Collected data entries
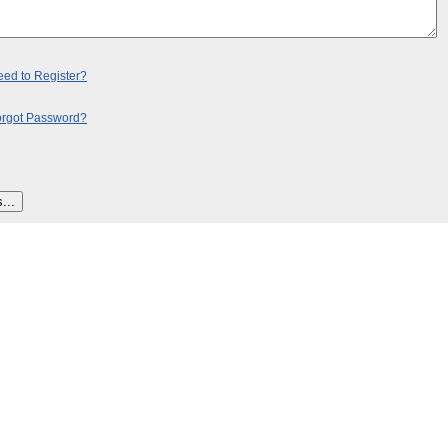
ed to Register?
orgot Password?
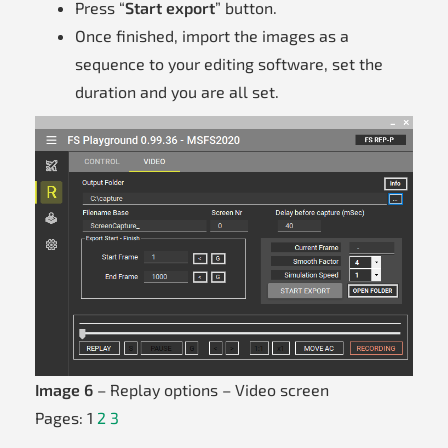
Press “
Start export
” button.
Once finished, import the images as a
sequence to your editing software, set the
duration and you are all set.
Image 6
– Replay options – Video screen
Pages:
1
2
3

* * *

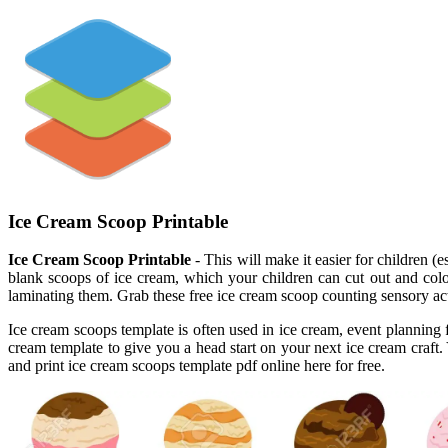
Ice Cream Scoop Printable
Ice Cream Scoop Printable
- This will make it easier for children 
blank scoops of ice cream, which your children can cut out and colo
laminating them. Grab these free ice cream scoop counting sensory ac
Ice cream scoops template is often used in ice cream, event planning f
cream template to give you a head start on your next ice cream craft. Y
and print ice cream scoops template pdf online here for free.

- _What is being asked_
How many lines in the entries above contain the word "template"? Case counts, so match capitalization exactly, and reply with the number alone.

- _Your solution_
3